PROBLEM TO SOLVE:
Scan the listing below. Copy each line that contains "abbreviates".

* * * * * * *

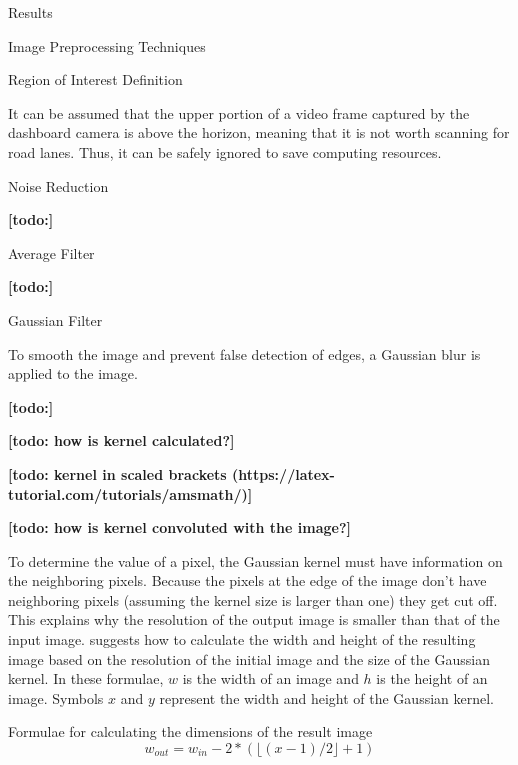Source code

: \documentclass{matthijs}
\begin{document}
\begin{hoofdstuk}{Results}
\begin{paragraaf}{Image Preprocessing Techniques}
\begin{subparagraaf}{Region of Interest Definition}
				\bigskip

				It can be assumed that the upper portion of a video frame captured by the dashboard camera is above the horizon, meaning that it is not worth scanning for road lanes.
				Thus, it can be safely ignored to save computing resources.

			\end{subparagraaf}

			\begin{subparagraaf}{Noise Reduction}

				\textbf{[todo:]}

				\begin{subsubparagraaf}{Average Filter}

					\textbf{[todo:]}
				
				\end{subsubparagraaf}

				\begin{subsubparagraaf}{Gaussian Filter}

					To smooth the image and prevent false detection of edges, a Gaussian blur is applied to the image.

					\bigskip

					\textbf{[todo:]}

					\textbf{[todo: how is kernel calculated?]}

					\textbf{[todo: kernel in scaled brackets (https://latex-tutorial.com/tutorials/amsmath/)]}

					\textbf{[todo: how is kernel convoluted with the image?]}

					\bigskip

					To determine the value of a pixel, the Gaussian kernel must have information on the neighboring pixels.
					Because the pixels at the edge of the image don't have neighboring pixels (assuming the kernel size is larger than one) they get cut off.
					This explains why the resolution of the output image is smaller than that of the input image.
					 suggests how to calculate the width and height of the resulting image based on the resolution of the initial image and the size of the Gaussian kernel.
					In these formulae, $w$ is the width of an image and $h$ is the height of an image.
					Symbols $x$ and $y$ represent the width and height of the Gaussian kernel.

					\begin{figuur}{Formulae for calculating the dimensions of the result image}
						\begin{equation*}
							w_{out} = w_{in} - 2 * (\lfloor(x - 1) / 2\rfloor + 1)
						\end{equation*}


\end{figuur}
\end{subsubparagraaf}
\end{subparagraaf}
\end{paragraaf}
\end{hoofdstuk}
\end{document}
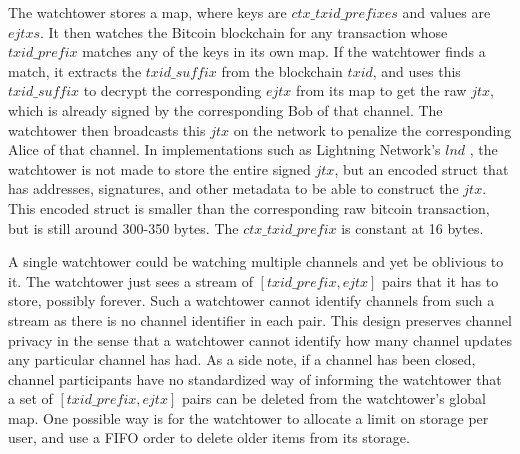 The watchtower stores a map, where keys are $\mathit{ctx\_txid\_prefixes}$ and values are $\mathit{ejtxs}$. It then watches the Bitcoin blockchain for any transaction whose $\mathit{txid\_prefix}$ matches any of the keys in its own map. If the watchtower finds a match, it extracts the $\mathit{txid\_suffix}$ from the blockchain $\mathit{txid}$, and uses this $\mathit{txid\_suffix}$ to decrypt the corresponding $\mathit{ejtx}$ from its map to get the raw $\mathit{jtx}$, which is already signed by the corresponding Bob of that channel. The watchtower then broadcasts this $\mathit{jtx}$ on the network to penalize the corresponding Alice of that channel. In implementations such as Lightning Network's $\mathit{lnd}$ \cite{lnd}, the watchtower is not made to store the entire signed $\mathit{jtx}$, but an encoded struct that has addresses, signatures, and other metadata to be able to construct the $\mathit{jtx}$. This encoded struct is smaller than the corresponding raw bitcoin transaction, but is still around 300-350 bytes. The $\mathit{ctx\_txid\_prefix}$ is constant at 16 bytes.

A single watchtower could be watching multiple channels and yet be oblivious to it. The watchtower just sees a stream of \sloppy $\mathit{[txid\_prefix, ejtx]}$ pairs that it has to store, possibly forever. Such a watchtower cannot identify channels from such a stream as there is no channel identifier in each pair. This design preserves channel privacy in the sense that a watchtower cannot identify how many channel updates any particular channel has had. As a side note, if a channel has been closed, channel participants have no standardized way of informing the watchtower that a set of $\mathit{[txid\_prefix, ejtx]}$ pairs can be deleted from the watchtower's global map. One possible way is for the watchtower to allocate a limit on storage per user, and use a FIFO order to delete older items from its storage.

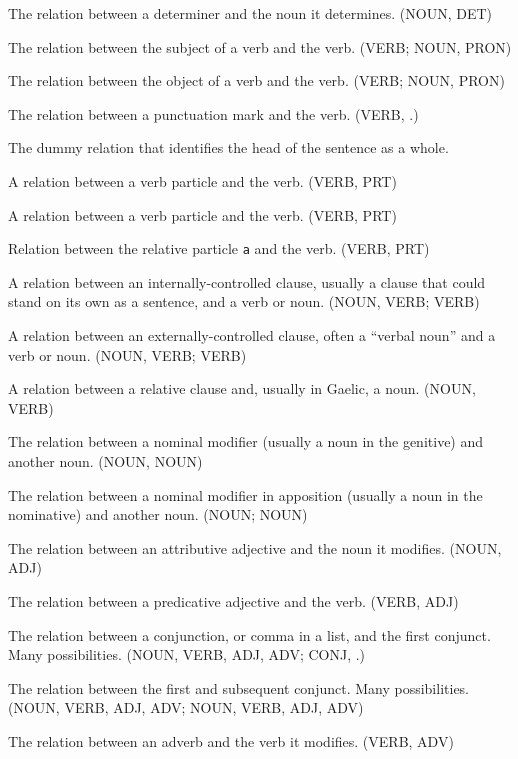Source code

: \documentclass[a4paper]{article}
\begin{document}
 The relation between a determiner and the noun it determines. (NOUN, DET)

 The relation between the subject of a verb and the verb. (VERB; NOUN, PRON)

 The relation between the object of a verb and the verb. (VERB; NOUN, PRON)

 The relation between a punctuation mark and the verb. (VERB, .)

 The dummy relation that identifies the head of the sentence as a whole.

 A relation between a verb particle and the verb. (VERB, PRT)

 A relation between a verb particle and the verb. (VERB, PRT)

 Relation between the relative particle \texttt{a} and the verb. (VERB, PRT)

 A relation between an internally-controlled clause, usually a clause that could stand on its own as a sentence, and a verb or noun. (NOUN, VERB; VERB)

 A relation between an externally-controlled clause, often a ``verbal noun'' and a verb or noun. (NOUN, VERB; VERB)

 A relation between a relative clause and, usually in Gaelic, a noun. (NOUN, VERB)

 The relation between a nominal modifier (usually a noun in the genitive) and another noun. (NOUN, NOUN)

 The relation between a nominal modifier in apposition (usually a noun in the nominative) and another noun. (NOUN; NOUN)

 The relation between an attributive adjective and the noun it modifies. (NOUN, ADJ)

 The relation between a predicative adjective and the verb. (VERB, ADJ)

 The relation between a conjunction, or comma in a list, and the first conjunct. Many possibilities. (NOUN, VERB, ADJ, ADV; CONJ, .)

 The relation between the first and subsequent conjunct. Many possibilities. (NOUN, VERB, ADJ, ADV;  NOUN, VERB, ADJ, ADV)

 The relation between an adverb and the verb it modifies. (VERB, ADV)
\end{document}
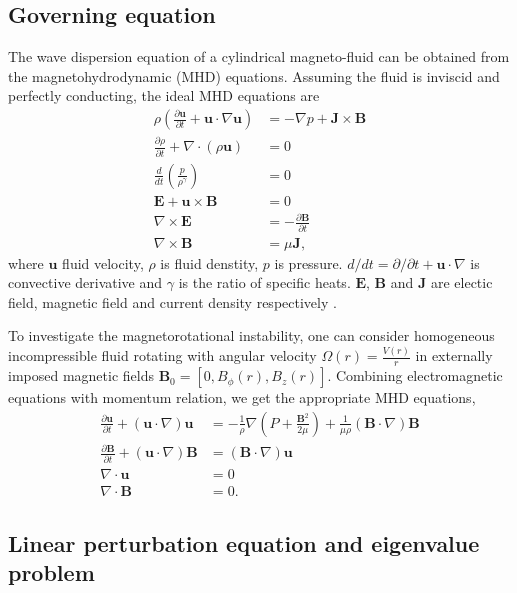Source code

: \documentclass{jfm}
\newcommand{\del}{\nabla}
\begin{document}
%
%
\subsection{Governing equation}

The wave dispersion equation of a cylindrical magneto-fluid can be obtained 
from the magnetohydrodynamic (MHD) equations. Assuming the fluid is inviscid 
and perfectly conducting, the ideal MHD equations are 
\begin{align}
    \rho\left(\frac{\partial\mathbf{u}}{\partial t}+\mathbf{u}\cdot\del\mathbf{u}\right) &= -\del p +\mathbf{J}\times\mathbf{B} \\
    \frac{\partial \rho}{\partial t} + \del\cdot(\rho \mathbf{u})&=0 \\
    \frac{d}{dt}\left(\frac{p}{\rho^\gamma}\right)&=0\\
    \mathbf{E}+\mathbf{u}\times\mathbf{B}&=0 \\
    \del\times \mathbf{E} &= -\frac{\partial \mathbf{B}}{\partial t} \\
    \del \times \mathbf{B} &= \mu \mathbf{J},
\end{align}
where $\mathbf{u}$ fluid velocity, $\rho$ is fluid denstity, $p$ is pressure. $d/dt=\partial/\partial t +\mathbf{u}\cdot\del$ is convective derivative and $\gamma$ is the ratio of specific heats. $\mathbf{E}$, $\mathbf{B}$ and $\mathbf{J}$ are electic field, magnetic field and current density respectively \cite[see][]{Freidberg1987}.

To investigate the magnetorotational instability, one can consider homogeneous incompressible fluid rotating 
with angular velocity $\Omega(r)=\frac{V(r)}{r}$ in externally imposed magnetic 
fields $\mathbf{B}_0 = [0,B_\phi(r),B_z(r)]$. Combining electromagnetic 
equations with momentum relation, we get the appropriate MHD equations,
\begin{align}
    \frac{\partial \mathbf{u}}{\partial t}+(\mathbf{u}\cdot\del)\mathbf{u} &= -\frac{1}{\rho}\del\left(P+\frac{\mathbf{B}^2}{2\mu}\right)+\frac{1}{\mu\rho}(\mathbf{B}\cdot\del)\mathbf{B}\\
    \frac{\partial \mathbf{B}}{\partial t} +(\mathbf{u}\cdot\del)\mathbf{B} &=(\mathbf{B}\cdot\del)\mathbf{u} \\
    \del\cdot\mathbf{u}&=0\\
    \del \cdot \mathbf{B} &=0.
\end{align}


%
%
\subsection{Linear perturbation equation and eigenvalue problem}
\end{document}
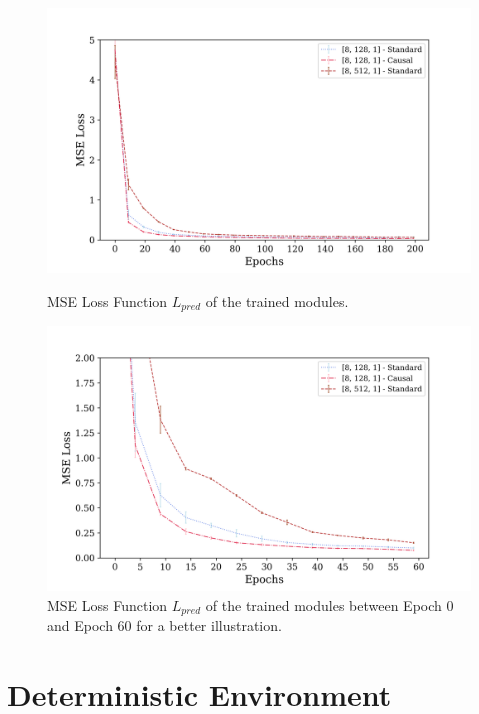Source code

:         \begin{figure}[hbtp]
            \centering
            \includegraphics[width=15cm, keepaspectratio]{images/results/module_causal_1.png}
            \caption{MSE Loss Function $L_{pred}$ of the trained modules.}
            \label{fig:results_causal_1}
            
            \vspace{1.0cm}
            
            \includegraphics[width=15cm, keepaspectratio]{images/results/module_causal_2.png}
            \caption{MSE Loss Function $L_{pred}$ of the trained modules between Epoch 0 and Epoch 60 for a better illustration.}
            \label{fig:results_causal_2}
        \end{figure}
        
    \newpage
    \section{Deterministic Environment}
    \label{results:deterministic}
        

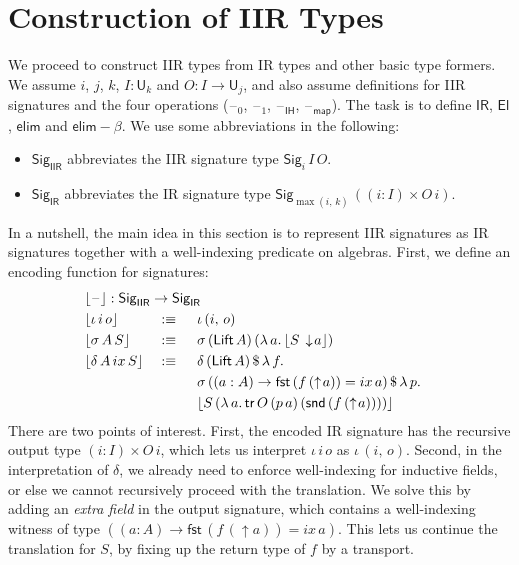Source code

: \documentclass[acmsmall,screen,review,anonymous]{acmart}
\newcommand{\msf}[1]{{\mathsf{#1}}}
\newcommand{\U}{\msf{U}}
\newcommand{\El}{\msf{El}}
\newcommand{\Lift}{\msf{Lift}}
\newcommand{\lup}{\uparrow}
\newcommand{\ldown}{\downarrow}
\newcommand{\Sig}{\msf{Sig}}
\newcommand{\blank}{{\mathord{\hspace{1pt}\text{--}\hspace{1pt}}}}
\newcommand{\ix}{{ix}}
\newcommand{\IR}{\msf{IR}}
\newcommand{\IH}{\msf{IH}}
\newcommand{\map}{\msf{map}}
\newcommand{\elim}{\msf{elim}}
\newcommand{\tr}{\msf{tr}}
\newcommand{\fst}{\msf{fst}}
\newcommand{\snd}{\msf{snd}}
\newcommand{\IIR}{\msf{IIR}}
\newcommand{\Sigr}[1]{\lfloor #1 \rfloor}
\begin{document}
\section{Construction of IIR Types}\label{sec:iir-construction}

We proceed to construct IIR types from IR types and other basic type formers. We assume $i$, $j$,
$k$, $I : \U_k$ and $O : I \to \U_j$, and also assume definitions for IIR signatures and the four
operations ($\blank_0$, $\blank_1$, $\blank_\IH$, $\blank_\map$). The task is to define $\IR$,
$\El$, $\elim$ and $\elim\!-\!\!\beta$. We use some abbreviations in the following:
\begin{itemize}
\item $\Sig_\IIR$ abbreviates the IIR signature type $\Sig_i\,I\,O$.
\item $\Sig_\IR$ abbreviates the IR signature type $\Sig_{\max(i,\,k)}\,((i : I) \times O\,i)$.
\end{itemize}
In a nutshell, the main idea in this section is to represent IIR signatures as IR signatures
together with a well-indexing predicate on algebras. First, we define an encoding function for
signatures:
\begin{alignat*}{4}
  & \rlap{$\Sigr{\blank} : \Sig_\IIR \to \Sig_\IR$}\\
  & \Sigr{\iota\,i\,o}       &&:\equiv \hspace{0.5em} &&\iota\,(i,\,o)\\
  & \Sigr{\sigma\,A\,S}      &&:\equiv \hspace{0.5em} &&\sigma\,(\Lift\,A)\,(\lambda\,a.\,\Sigr{S\,\ldown\!a})\\
  & \Sigr{\delta\,A\,\ix\,S} &&:\equiv \hspace{0.5em} &&\delta\,(\Lift\,A)\,\$\,\lambda\,f.\\
  &  &&                                &&\sigma\,((a : A) \to \fst\,(f\,(\lup\!a)) = \ix\,a)\,\$\,\lambda\,p.\\
  &  &&                                &&\Sigr{S\,(\lambda\,a.\,\tr\,O\,(p\,a)\,(\snd\,(f\,(\lup\! a))))}
\end{alignat*}
There are two points of interest. First, the encoded IR signature has the recursive output type $(i
: I) \times O\,i$, which lets us interpret $\iota\,i\,o$ as $\iota\,(i,\,o)$. Second, in the
interpretation of $\delta$, we already need to enforce well-indexing for inductive fields, or else
we cannot recursively proceed with the translation. We solve this by adding an \emph{extra field} in
the output signature, which contains a well-indexing witness of type $((a : A) \to \fst\,(f\,(\lup\!a)) = \ix\,a)$.
This lets us continue the translation for $S$, by fixing up the return type of $f$ by a transport.
\end{document}
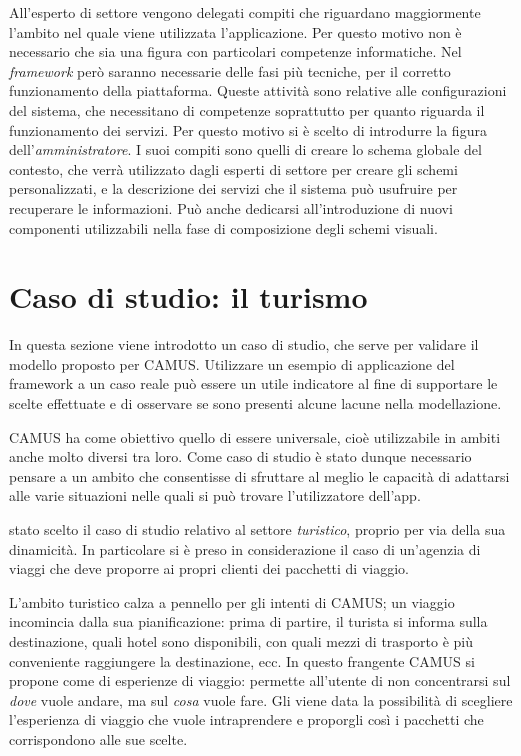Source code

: All'esperto di settore vengono delegati compiti che riguardano maggiormente l'ambito nel quale viene utilizzata l'applicazione. Per questo motivo non è necessario che sia una figura con particolari competenze informatiche. Nel \emph{framework} però saranno necessarie delle fasi più tecniche, per il corretto funzionamento della piattaforma. Queste attività sono relative alle configurazioni del sistema, che necessitano di competenze soprattutto per quanto riguarda il funzionamento dei servizi. Per questo motivo si è scelto di introdurre la figura dell'\emph{amministratore}. I suoi compiti sono quelli di creare lo schema globale del contesto, che verrà utilizzato dagli esperti di settore per creare gli schemi personalizzati, e la descrizione dei servizi che il sistema può usufruire per recuperare le informazioni. Può anche dedicarsi all'introduzione di nuovi componenti utilizzabili nella fase di composizione degli schemi visuali.

\section{Caso di studio: il turismo\label{sec:caso-studio-turismo}}

In questa sezione viene introdotto un caso di studio, che serve per validare il modello proposto per CAMUS. Utilizzare un esempio di applicazione del framework a un caso reale può essere un utile indicatore al fine di supportare le scelte effettuate e di osservare se sono presenti alcune lacune nella modellazione.

CAMUS ha come obiettivo quello di essere universale, cioè utilizzabile in ambiti anche molto diversi tra loro. Come caso di studio è stato dunque necessario pensare a un ambito che consentisse di sfruttare al meglio le capacità di adattarsi alle varie situazioni nelle quali si può trovare l'utilizzatore dell'app.

\upe stato scelto il caso di studio relativo al settore \emph{turistico}, proprio per via della sua dinamicità. In particolare si è preso in considerazione il caso di un'agenzia di viaggi che deve proporre ai propri clienti dei pacchetti di viaggio.

L'ambito turistico calza a pennello per gli intenti di CAMUS; un viaggio incomincia dalla sua pianificazione: prima di partire, il turista si informa sulla destinazione, quali hotel sono disponibili, con quali mezzi di trasporto è più conveniente raggiungere la destinazione, ecc. In questo frangente CAMUS si propone come  di esperienze di viaggio: permette all'utente di non concentrarsi sul \emph{dove} vuole andare, ma sul \emph{cosa} vuole fare. Gli viene data la possibilità di scegliere l'esperienza di viaggio che vuole intraprendere e proporgli così i pacchetti che corrispondono alle sue scelte.

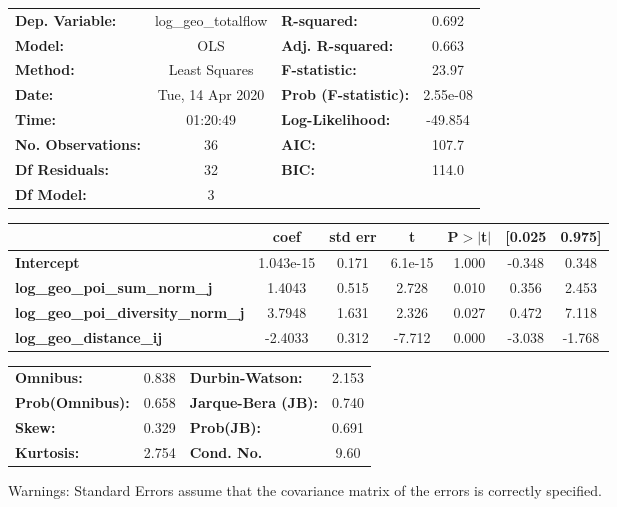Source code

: \begin{center}
\begin{tabular}{lclc}
\toprule
\textbf{Dep. Variable:}                    & log\_geo\_totalflow & \textbf{  R-squared:         } &     0.692   \\
\textbf{Model:}                            &         OLS         & \textbf{  Adj. R-squared:    } &     0.663   \\
\textbf{Method:}                           &    Least Squares    & \textbf{  F-statistic:       } &     23.97   \\
\textbf{Date:}                             &   Tue, 14 Apr 2020  & \textbf{  Prob (F-statistic):} &  2.55e-08   \\
\textbf{Time:}                             &       01:20:49      & \textbf{  Log-Likelihood:    } &   -49.854   \\
\textbf{No. Observations:}                 &            36       & \textbf{  AIC:               } &     107.7   \\
\textbf{Df Residuals:}                     &            32       & \textbf{  BIC:               } &     114.0   \\
\textbf{Df Model:}                         &             3       & \textbf{                     } &             \\
\bottomrule
\end{tabular}
\begin{tabular}{lcccccc}
                                           & \textbf{coef} & \textbf{std err} & \textbf{t} & \textbf{P$> |$t$|$} & \textbf{[0.025} & \textbf{0.975]}  \\
\midrule
\textbf{Intercept}                         &    1.043e-15  &        0.171     &   6.1e-15  &         1.000        &       -0.348    &        0.348     \\
\textbf{log\_geo\_poi\_sum\_norm\_j}       &       1.4043  &        0.515     &     2.728  &         0.010        &        0.356    &        2.453     \\
\textbf{log\_geo\_poi\_diversity\_norm\_j} &       3.7948  &        1.631     &     2.326  &         0.027        &        0.472    &        7.118     \\
\textbf{log\_geo\_distance\_ij}            &      -2.4033  &        0.312     &    -7.712  &         0.000        &       -3.038    &       -1.768     \\
\bottomrule
\end{tabular}
\begin{tabular}{lclc}
\textbf{Omnibus:}       &  0.838 & \textbf{  Durbin-Watson:     } &    2.153  \\
\textbf{Prob(Omnibus):} &  0.658 & \textbf{  Jarque-Bera (JB):  } &    0.740  \\
\textbf{Skew:}          &  0.329 & \textbf{  Prob(JB):          } &    0.691  \\
\textbf{Kurtosis:}      &  2.754 & \textbf{  Cond. No.          } &     9.60  \\
\bottomrule
\end{tabular}
\end{center}

Warnings: \newline
 [1] Standard Errors assume that the covariance matrix of the errors is correctly specified.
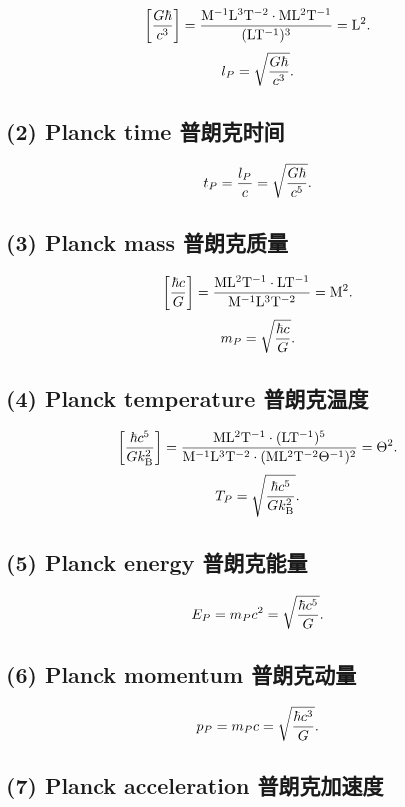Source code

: \[\left[{G \hbar \over c^3}\right] = \mathrm{M^{-1}L^3T^{-2} \cdot ML^2T^{-1} \over (LT^{-1})^3} = \mathrm{L^2}.\]
\[l_P = \sqrt{G \hbar \over c^3}.\]

\subsection*{(2) Planck time
普朗克时间}\label{planck-time-ux666eux6717ux514bux65f6ux95f4}

\[t_P = {l_P \over c} = \sqrt{G \hbar \over c^5}.\]

\subsection*{(3) Planck mass
普朗克质量}\label{planck-mass-ux666eux6717ux514bux8d28ux91cf}

\[\left[{\hbar c \over G}\right]  = \mathrm{ML^2T^{-1} \cdot LT^{-1} \over M^{-1}L^3T^{-2}} = \mathrm{M^2}.\]
\[m_P = \sqrt{\hbar c\over G}.\]

\subsection*{(4) Planck temperature
普朗克温度}\label{planck-temperature-ux666eux6717ux514bux6e29ux5ea6}

\[\left[{\hbar c^5 \over Gk_\mathrm{B}^2}\right] = \mathrm{ML^2T^{-1} \cdot (LT^{-1})^5 \over M^{-1}L^3T^{-2} \cdot (ML^2T^{-2}\Theta^{-1})^2} = \mathrm{\Theta^2}.\]
\[T_P = \sqrt{\hbar c^5 \over Gk_\mathrm{B}^2}.\]

\subsection*{(5) Planck energy
普朗克能量}\label{planck-energy-ux666eux6717ux514bux80fdux91cf}

\[E_P = m_Pc^2 = \sqrt{\hbar c^5\over G}.\]

\subsection*{(6) Planck momentum
普朗克动量}\label{planck-momentum-ux666eux6717ux514bux52a8ux91cf}

\[p_P = m_Pc = \sqrt{\hbar c^3\over G}.\]

\subsection*{(7) Planck acceleration
普朗克加速度}\label{planck-acceleration-ux666eux6717ux514bux52a0ux901fux5ea6}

* * * * * * *

WRITTEN SOLUTION:
\item $\Sig_\IIR$ abbreviates the IIR signature type $\Sig_i\,I\,O$.
\item $\Sig_\IR$ abbreviates the IR signature type $\Sig_{\max(i,\,k)}\,((i : I) \times O\,i)$.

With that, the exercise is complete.